John Weeks – What is Economics?

For those of you who feel somewhat overawed by economics, here is a good introduction, which will be followed by further such articles by John.

John Weeks is PEF Council Coordinator, Professor Emeritus, School of Oriental & African Studies, University of London, and author of ‘Economics of the 1%: How mainstream economics serves the rich, obscures reality and distorts policy’, Anthem Press.

Cross-posted from Progressive Economy Forum

Photo credit: Flickr/Andrew_Writer.

When I tell people I am an economist (retired), they frequently presume that I have expertise in how stock markets operate, and how markets operate in general. This, I think, reflects a perception that economics is about “supply and demand” and the determination of prices. This perception derives from a broadly accepted definition of economics by Lionel Robbins in his 1932 work, Essay on the Nature and Significance of Economic Science. He wrote that economics is “the science which studies human behaviour as a relationship between ends and scarce means which have alternative uses”.

This definition is repeated if one asks Google, what is economics? “In its most simple and concise definition, economics is the study of how society uses its limited resources”. A moment’s reflection tells us that resources (Robbins’ “means”) are scarce or limited only if they are fully used. In any society the most important resource is human labour, because it can be applied to the production of everything else. Unemployment statistics, going back well over a century in many countries, show that in most years economies operate with considerable idle labour (details here page 72).

Both Robbins and Google are wrong. In most years in most countries, we find substantial involuntary unemployment. Resources are not scarce. People look for jobs and cannot find them. Alongside the unemployment businesses operate with idle capacity. The central economic problem is not how society uses its resources, but how society can mobilize its resources so that they become scarce. If economics were the study of scarcity, then the common perception of economics as the study of markets would be correct, though a rather narrow field. The study of individual markets (even of the labour market)*, cannot tell us why resources lie idle.

Accounting for the coexistence of idle labour and private companies that would potentially employ that labour requires explaining why overall expenditure is insufficient to induce business to produce more. To put it simply, when resources are idle, we must analyze the economy as a whole (“macroeconomics”), not individual markets (“microeconomics”).

Insufficient expenditure for the economy as a whole manifested in unemployment is the normal condition for market economies, and can be succinctly described by the term “demand failure”. Demand failures are the principal focus of macroeconomics, and result from a shortfall in one of the four components of aggregate demand, household consumption, private investment, exports and public sector spending. The first, household expenditure, is itself determined by people’s incomes. This leaves three categories of expenditure to determine national income (GDP), two private (investment and exports) and one from the public sector.

Household consumption derives from national income. Private investment, exports and public spending determine national income. This distinction between induced (consumption) and autonomous expenditure (investment, exports and government spending) defines the two basic approaches to macroeconomics.

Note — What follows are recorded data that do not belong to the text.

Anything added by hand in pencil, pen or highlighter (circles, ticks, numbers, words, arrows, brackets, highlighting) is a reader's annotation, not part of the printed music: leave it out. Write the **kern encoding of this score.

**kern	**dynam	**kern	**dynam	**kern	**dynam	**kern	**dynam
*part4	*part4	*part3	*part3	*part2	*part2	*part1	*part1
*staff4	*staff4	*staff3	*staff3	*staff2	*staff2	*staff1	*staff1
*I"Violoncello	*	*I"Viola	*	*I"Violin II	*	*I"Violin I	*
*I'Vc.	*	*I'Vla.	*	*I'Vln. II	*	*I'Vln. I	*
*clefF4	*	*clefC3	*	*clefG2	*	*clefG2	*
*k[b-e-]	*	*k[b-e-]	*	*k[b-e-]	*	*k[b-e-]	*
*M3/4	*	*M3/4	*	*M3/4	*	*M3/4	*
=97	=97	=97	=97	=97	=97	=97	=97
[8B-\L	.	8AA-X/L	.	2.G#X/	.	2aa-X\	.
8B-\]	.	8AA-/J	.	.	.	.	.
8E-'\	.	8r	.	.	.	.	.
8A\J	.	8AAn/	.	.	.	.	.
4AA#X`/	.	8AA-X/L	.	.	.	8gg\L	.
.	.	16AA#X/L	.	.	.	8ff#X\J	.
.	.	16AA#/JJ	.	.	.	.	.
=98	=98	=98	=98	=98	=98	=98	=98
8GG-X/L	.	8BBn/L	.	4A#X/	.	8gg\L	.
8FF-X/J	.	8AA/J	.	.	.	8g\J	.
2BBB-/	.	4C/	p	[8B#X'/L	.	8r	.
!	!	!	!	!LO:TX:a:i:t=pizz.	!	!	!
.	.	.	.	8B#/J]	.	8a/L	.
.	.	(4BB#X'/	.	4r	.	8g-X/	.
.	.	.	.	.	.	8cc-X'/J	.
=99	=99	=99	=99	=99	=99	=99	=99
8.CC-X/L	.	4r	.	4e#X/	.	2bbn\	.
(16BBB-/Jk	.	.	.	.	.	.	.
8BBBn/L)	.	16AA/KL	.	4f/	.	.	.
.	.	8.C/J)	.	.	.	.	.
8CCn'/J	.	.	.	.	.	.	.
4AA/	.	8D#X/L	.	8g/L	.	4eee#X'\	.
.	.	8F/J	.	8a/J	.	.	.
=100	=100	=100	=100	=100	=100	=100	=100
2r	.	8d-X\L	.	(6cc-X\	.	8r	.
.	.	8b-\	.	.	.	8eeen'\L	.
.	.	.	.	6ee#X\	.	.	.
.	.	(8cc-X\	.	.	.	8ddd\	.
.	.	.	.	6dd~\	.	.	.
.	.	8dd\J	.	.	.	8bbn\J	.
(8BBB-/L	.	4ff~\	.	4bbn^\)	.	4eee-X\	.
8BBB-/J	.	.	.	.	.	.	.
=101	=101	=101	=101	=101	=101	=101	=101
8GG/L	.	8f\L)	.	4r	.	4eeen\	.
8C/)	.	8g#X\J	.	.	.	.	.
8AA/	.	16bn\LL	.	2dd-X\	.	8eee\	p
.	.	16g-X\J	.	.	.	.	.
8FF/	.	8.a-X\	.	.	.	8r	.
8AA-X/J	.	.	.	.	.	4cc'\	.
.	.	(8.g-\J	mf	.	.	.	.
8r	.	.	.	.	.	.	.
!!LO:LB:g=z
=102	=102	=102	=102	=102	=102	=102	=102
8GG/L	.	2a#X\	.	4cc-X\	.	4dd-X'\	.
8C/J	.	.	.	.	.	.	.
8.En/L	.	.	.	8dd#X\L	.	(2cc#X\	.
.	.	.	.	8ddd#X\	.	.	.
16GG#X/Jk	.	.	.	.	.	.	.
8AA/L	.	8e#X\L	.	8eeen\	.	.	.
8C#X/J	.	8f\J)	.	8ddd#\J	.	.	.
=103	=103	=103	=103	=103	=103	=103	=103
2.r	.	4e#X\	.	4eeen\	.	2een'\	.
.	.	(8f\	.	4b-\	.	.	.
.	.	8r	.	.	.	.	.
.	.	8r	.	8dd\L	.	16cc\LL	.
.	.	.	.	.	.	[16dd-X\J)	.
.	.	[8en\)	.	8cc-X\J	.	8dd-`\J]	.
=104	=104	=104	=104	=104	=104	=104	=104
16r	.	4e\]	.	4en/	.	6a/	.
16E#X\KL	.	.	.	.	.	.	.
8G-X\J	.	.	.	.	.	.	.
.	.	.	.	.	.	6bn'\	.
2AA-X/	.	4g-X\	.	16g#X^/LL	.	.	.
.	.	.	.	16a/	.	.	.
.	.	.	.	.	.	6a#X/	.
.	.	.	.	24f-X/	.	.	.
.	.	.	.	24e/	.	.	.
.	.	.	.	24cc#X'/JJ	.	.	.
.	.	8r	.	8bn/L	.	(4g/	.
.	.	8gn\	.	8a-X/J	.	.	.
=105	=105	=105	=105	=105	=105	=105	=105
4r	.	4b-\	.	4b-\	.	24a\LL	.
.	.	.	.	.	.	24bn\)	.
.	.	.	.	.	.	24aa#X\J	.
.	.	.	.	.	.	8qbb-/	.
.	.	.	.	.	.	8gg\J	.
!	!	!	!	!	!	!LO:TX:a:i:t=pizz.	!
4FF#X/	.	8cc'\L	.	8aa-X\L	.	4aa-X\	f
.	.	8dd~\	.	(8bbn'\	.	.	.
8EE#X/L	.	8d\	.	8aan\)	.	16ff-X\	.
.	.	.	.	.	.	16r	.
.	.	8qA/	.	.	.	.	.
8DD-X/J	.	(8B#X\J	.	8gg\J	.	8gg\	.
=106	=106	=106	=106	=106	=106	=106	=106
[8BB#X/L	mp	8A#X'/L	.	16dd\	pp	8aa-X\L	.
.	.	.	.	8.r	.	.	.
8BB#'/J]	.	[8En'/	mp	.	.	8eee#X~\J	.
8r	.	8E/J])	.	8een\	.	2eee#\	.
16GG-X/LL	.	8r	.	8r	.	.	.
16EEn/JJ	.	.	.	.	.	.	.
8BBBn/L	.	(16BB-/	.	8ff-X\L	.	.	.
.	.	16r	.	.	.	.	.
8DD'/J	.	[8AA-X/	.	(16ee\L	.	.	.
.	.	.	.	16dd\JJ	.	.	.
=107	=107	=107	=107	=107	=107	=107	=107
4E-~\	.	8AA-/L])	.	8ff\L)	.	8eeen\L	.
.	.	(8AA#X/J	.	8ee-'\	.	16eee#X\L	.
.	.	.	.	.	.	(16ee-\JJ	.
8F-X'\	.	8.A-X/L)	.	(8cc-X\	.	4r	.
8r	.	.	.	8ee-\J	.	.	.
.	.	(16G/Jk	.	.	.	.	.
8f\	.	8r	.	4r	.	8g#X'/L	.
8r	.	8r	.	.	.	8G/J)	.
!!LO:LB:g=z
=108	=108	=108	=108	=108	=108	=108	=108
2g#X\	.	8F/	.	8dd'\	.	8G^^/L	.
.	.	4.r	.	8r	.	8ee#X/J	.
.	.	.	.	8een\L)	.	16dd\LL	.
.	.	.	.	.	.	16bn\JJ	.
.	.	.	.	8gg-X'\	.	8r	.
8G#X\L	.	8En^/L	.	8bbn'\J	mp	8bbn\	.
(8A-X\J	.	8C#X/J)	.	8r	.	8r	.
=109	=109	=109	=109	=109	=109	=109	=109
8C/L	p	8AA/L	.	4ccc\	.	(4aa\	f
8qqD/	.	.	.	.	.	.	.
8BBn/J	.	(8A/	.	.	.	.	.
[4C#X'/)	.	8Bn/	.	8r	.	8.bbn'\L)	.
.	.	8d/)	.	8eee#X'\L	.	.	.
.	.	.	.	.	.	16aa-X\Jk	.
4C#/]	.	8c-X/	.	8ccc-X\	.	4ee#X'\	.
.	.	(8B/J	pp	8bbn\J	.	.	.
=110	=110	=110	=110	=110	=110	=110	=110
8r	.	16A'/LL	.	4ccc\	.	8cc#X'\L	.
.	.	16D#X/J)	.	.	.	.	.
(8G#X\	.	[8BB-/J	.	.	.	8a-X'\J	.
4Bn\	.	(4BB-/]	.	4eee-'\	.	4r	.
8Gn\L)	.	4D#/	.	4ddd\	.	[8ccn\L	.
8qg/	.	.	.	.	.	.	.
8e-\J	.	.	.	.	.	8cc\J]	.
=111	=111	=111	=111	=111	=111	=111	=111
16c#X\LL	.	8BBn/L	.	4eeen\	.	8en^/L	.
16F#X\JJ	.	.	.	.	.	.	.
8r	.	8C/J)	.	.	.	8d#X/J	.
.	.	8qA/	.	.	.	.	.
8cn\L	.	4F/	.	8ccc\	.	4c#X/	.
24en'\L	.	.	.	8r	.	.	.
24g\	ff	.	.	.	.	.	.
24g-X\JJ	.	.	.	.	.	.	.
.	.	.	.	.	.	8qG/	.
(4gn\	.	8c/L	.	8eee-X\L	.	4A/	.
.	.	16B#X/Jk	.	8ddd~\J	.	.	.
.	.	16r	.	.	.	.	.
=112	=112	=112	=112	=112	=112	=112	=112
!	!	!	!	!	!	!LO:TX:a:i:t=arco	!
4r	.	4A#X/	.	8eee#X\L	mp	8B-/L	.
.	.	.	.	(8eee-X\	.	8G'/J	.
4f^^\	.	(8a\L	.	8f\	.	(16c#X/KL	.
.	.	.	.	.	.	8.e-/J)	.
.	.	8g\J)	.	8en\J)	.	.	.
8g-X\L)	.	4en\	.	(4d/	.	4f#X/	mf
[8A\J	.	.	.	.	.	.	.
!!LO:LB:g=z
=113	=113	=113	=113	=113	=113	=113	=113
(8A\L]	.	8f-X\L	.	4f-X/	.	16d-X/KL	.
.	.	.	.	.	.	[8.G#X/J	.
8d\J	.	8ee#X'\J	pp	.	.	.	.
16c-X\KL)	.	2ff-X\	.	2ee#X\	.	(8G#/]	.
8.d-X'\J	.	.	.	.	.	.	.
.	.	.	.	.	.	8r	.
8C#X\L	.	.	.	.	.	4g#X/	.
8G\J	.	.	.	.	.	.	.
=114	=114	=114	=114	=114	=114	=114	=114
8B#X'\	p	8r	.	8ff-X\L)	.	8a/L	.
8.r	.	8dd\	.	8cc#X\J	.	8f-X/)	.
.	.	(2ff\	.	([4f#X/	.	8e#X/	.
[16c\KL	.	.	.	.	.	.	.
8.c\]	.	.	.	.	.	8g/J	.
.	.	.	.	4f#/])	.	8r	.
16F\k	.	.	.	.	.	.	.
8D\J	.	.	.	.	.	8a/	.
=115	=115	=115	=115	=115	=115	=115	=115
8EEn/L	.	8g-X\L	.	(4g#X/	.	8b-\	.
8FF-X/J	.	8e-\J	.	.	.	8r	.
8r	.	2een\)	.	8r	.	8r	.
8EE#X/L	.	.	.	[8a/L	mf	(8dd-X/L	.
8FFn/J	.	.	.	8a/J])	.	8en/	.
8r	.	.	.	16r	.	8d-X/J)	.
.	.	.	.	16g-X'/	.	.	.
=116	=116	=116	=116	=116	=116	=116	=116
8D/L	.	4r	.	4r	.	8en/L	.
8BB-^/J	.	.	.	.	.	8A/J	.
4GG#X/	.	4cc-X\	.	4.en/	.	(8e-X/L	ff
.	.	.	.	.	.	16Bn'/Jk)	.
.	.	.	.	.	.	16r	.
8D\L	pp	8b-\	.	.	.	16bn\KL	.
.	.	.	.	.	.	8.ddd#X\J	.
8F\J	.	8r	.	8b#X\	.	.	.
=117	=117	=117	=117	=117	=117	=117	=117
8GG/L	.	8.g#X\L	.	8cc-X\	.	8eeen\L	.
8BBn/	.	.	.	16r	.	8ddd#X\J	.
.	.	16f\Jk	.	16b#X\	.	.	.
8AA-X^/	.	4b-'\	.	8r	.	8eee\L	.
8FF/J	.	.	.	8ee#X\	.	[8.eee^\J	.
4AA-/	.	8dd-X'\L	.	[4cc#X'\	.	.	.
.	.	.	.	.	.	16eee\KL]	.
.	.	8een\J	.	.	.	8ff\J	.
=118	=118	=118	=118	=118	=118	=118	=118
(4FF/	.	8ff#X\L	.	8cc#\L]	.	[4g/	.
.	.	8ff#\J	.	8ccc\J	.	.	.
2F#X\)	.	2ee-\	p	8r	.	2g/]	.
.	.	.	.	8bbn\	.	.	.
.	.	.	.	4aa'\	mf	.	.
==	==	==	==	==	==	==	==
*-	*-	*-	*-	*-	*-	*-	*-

It may seem logical that the economy as a whole, the “macroeconomy”, is the sum of its parts, all incomes of households and businesses added together. This is not the case, as a simple analogy shows. Imagine a balloon that consists of a large number of pieces of canvas sewn together. Each piece represents a household, a company or government. Sewn together these pieces form a globular balloon which we fill with helium. Because the pieces are of canvas, the balloon has a fixed size. Its size is literally the sum of its parts.

Imagine a second balloon made of an expandable material, on which the incomes of households and businesses are marked as areas according to their sizes. As the elastic balloon inflates it becomes larger and each marked area increases proportionately, and vice-versa. Expansion of the balloon is analogous to economic growth and contraction represents recession.

The expansion has a limit, determined by the strength of the elastic material. The maximum size represents the equivalent of full utilisation of resources (full employment). Any size larger represents inflation and possible popping of the balloon. Any size smaller has the balloon less expanded and indicates idle resources. The surface of the balloon represents the output potential of the economy, which increases as expenditures (demand) expand its size.

The first, fixed-sized balloon represents a microeconomic vision of our economy in which the total is the sum of the parts. For the second, expandable balloon, the size of each part depends on how much the balloon is inflated. That is macroeconomics. In the micro balloon the parts determine the total. In the macro balloon the total determines the parts.

Many writers have contributed to our understanding that macroeconomics is not micro writ large. In subsequent blogs I will focus on four of them, three British and one German: David Ricardo (1772-1823), Karl Marx (1818-1883), John Maynard Keynes (1883-1946), and Joan Robinson (1903-1983). Each provided an essential analytical step towards a macro vision of the economy.